Return the count of lines in the records that include the string "Kidney", and nothing besides it.
────
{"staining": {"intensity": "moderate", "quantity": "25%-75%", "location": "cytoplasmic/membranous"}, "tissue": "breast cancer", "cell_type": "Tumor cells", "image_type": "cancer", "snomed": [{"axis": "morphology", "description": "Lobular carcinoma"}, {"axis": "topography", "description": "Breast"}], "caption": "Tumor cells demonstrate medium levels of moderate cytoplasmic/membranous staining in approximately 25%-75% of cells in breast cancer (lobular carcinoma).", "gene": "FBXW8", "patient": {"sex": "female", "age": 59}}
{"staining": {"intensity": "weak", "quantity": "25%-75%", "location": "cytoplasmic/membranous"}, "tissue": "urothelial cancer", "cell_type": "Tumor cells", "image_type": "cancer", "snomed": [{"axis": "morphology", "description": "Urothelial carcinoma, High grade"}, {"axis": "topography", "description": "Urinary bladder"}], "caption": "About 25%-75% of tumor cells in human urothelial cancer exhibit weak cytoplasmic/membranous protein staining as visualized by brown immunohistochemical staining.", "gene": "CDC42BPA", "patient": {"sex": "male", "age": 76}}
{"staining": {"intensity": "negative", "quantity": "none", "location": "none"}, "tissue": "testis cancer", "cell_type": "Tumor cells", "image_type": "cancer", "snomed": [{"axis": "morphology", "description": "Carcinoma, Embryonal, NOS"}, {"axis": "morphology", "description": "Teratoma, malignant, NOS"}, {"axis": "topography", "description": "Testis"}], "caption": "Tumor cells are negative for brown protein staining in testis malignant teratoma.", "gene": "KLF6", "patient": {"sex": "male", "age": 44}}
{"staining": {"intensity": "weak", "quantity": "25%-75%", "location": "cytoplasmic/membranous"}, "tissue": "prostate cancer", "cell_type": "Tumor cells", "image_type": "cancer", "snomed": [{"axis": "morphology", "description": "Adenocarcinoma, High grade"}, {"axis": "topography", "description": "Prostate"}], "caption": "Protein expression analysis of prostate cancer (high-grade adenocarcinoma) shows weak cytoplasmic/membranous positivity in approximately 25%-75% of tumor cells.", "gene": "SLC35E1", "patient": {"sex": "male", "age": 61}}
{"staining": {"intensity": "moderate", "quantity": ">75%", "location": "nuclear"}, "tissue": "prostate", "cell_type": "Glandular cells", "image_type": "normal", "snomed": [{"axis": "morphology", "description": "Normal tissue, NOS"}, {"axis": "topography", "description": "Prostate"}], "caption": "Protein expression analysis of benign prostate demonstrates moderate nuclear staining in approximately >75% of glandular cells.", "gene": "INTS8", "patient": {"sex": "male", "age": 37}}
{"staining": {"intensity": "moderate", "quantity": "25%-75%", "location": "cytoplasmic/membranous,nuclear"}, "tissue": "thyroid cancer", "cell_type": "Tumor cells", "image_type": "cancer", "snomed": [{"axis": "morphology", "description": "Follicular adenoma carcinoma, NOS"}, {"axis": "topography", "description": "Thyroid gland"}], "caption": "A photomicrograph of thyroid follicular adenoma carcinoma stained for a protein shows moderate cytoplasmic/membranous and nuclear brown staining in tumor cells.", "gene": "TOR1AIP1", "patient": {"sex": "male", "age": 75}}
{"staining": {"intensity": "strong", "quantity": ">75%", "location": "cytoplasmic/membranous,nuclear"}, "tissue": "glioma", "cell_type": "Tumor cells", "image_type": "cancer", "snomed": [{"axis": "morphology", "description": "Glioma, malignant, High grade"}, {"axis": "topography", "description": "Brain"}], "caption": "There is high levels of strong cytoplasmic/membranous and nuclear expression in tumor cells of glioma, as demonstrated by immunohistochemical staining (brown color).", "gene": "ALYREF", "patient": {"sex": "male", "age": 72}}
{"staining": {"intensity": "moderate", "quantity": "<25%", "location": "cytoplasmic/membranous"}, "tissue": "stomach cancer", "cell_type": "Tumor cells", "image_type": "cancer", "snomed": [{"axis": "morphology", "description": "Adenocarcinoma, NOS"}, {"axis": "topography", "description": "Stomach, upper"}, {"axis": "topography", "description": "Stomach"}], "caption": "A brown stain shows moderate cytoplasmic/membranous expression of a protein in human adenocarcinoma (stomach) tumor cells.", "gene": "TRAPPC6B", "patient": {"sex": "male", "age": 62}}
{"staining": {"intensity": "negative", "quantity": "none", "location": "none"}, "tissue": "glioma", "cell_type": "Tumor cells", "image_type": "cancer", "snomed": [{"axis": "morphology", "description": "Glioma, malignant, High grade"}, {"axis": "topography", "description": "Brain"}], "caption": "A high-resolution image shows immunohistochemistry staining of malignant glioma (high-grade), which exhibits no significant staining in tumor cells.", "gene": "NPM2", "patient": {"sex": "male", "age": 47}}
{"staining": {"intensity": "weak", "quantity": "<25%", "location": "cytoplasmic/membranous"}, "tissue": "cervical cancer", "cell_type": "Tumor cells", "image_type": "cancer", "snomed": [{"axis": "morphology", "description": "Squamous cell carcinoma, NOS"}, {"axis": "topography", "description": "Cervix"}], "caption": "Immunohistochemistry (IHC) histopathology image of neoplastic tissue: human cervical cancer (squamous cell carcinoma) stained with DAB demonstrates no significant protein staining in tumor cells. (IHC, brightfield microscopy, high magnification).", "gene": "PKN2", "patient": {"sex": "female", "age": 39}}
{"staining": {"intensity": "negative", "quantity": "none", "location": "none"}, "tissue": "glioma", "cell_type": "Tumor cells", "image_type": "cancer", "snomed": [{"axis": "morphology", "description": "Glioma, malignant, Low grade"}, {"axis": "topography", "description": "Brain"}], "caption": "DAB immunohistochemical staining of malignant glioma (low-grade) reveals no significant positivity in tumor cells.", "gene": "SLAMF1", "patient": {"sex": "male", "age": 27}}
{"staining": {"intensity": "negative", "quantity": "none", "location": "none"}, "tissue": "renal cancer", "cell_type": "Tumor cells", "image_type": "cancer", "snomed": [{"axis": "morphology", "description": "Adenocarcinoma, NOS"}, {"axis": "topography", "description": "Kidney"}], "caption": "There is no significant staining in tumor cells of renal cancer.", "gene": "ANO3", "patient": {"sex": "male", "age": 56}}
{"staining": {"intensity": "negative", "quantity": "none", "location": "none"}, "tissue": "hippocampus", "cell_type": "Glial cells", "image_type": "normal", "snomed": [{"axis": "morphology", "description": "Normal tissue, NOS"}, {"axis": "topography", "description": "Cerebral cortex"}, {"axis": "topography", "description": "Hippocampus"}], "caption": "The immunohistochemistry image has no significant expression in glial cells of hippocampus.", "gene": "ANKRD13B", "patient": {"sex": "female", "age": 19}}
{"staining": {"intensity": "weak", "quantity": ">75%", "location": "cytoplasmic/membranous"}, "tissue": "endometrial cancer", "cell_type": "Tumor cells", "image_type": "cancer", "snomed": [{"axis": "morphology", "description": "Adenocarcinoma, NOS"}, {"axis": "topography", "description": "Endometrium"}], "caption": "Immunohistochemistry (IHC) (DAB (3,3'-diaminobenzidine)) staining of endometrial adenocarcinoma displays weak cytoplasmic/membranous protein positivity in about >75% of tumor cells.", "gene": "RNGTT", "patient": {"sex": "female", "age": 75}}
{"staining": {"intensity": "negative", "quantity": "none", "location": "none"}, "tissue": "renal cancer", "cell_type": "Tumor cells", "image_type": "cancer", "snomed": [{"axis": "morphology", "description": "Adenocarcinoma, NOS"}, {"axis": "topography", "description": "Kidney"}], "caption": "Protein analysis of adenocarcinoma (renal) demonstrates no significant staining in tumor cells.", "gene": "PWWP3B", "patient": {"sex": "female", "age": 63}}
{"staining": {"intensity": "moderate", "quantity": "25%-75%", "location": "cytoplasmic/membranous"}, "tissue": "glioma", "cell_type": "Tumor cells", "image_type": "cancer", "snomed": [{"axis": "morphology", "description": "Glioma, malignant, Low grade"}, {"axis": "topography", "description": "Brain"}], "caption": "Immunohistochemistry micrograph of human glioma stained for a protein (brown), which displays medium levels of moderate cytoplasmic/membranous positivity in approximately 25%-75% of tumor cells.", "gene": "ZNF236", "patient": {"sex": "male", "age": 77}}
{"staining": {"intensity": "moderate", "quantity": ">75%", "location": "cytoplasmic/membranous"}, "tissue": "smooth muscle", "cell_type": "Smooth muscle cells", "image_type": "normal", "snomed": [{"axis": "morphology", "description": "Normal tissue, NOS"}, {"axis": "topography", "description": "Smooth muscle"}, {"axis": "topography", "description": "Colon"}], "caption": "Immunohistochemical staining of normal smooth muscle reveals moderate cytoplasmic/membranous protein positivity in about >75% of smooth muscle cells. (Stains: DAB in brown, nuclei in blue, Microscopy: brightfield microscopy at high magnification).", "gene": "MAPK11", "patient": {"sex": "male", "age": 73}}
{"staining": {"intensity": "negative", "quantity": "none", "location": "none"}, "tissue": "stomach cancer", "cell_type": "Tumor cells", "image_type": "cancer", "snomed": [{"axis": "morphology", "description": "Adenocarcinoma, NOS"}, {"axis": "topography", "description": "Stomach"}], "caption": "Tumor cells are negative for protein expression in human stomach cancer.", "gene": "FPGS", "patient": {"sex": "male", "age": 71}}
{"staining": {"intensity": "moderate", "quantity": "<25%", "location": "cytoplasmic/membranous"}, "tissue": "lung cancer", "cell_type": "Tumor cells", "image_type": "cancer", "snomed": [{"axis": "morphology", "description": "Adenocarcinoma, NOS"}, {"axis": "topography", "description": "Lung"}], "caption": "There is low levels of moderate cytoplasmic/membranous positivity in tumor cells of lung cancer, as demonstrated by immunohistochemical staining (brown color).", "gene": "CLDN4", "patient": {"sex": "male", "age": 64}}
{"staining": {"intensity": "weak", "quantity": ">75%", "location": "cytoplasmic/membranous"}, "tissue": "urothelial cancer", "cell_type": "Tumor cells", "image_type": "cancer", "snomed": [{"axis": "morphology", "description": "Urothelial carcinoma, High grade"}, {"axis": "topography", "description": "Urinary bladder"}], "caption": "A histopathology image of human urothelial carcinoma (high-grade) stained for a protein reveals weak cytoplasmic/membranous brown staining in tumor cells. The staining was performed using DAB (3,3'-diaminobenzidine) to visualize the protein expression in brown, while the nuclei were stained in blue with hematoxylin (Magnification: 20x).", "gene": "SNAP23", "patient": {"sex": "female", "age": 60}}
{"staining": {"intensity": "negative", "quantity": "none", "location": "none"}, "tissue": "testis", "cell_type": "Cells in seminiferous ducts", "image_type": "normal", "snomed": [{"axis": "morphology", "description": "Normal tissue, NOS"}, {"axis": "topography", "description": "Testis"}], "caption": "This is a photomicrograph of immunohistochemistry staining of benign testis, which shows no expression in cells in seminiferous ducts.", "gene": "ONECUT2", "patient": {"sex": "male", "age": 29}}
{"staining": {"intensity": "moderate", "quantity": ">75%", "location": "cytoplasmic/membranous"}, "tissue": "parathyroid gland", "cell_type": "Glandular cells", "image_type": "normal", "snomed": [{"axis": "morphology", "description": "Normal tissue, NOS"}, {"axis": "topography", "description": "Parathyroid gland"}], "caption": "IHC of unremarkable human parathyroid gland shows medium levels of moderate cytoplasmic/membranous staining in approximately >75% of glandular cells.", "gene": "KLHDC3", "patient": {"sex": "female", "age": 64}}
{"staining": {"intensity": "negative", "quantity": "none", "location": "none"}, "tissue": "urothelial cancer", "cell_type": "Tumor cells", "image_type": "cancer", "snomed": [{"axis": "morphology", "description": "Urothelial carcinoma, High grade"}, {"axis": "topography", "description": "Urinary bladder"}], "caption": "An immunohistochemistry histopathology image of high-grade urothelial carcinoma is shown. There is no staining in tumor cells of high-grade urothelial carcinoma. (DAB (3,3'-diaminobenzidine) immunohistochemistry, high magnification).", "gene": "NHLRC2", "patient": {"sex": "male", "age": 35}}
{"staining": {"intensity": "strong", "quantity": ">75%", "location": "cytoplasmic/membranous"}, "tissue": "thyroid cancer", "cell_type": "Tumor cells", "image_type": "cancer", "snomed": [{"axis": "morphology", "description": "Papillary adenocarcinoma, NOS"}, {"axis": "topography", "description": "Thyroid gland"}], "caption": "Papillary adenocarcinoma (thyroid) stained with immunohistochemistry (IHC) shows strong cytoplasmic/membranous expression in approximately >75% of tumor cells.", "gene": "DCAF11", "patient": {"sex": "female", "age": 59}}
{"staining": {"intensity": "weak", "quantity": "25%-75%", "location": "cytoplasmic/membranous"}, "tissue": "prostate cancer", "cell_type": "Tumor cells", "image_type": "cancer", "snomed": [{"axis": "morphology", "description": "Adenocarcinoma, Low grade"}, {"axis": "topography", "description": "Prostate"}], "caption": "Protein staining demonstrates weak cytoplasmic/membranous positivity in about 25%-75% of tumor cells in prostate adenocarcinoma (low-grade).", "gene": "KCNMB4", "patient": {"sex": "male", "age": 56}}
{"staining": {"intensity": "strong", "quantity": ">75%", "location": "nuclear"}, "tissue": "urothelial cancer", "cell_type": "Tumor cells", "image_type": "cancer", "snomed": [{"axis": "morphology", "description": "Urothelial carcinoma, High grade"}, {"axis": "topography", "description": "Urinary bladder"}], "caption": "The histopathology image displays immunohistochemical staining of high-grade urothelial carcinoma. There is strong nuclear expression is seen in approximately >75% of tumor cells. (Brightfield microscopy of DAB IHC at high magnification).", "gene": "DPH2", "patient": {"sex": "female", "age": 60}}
────
EXERCISE RESULT — 2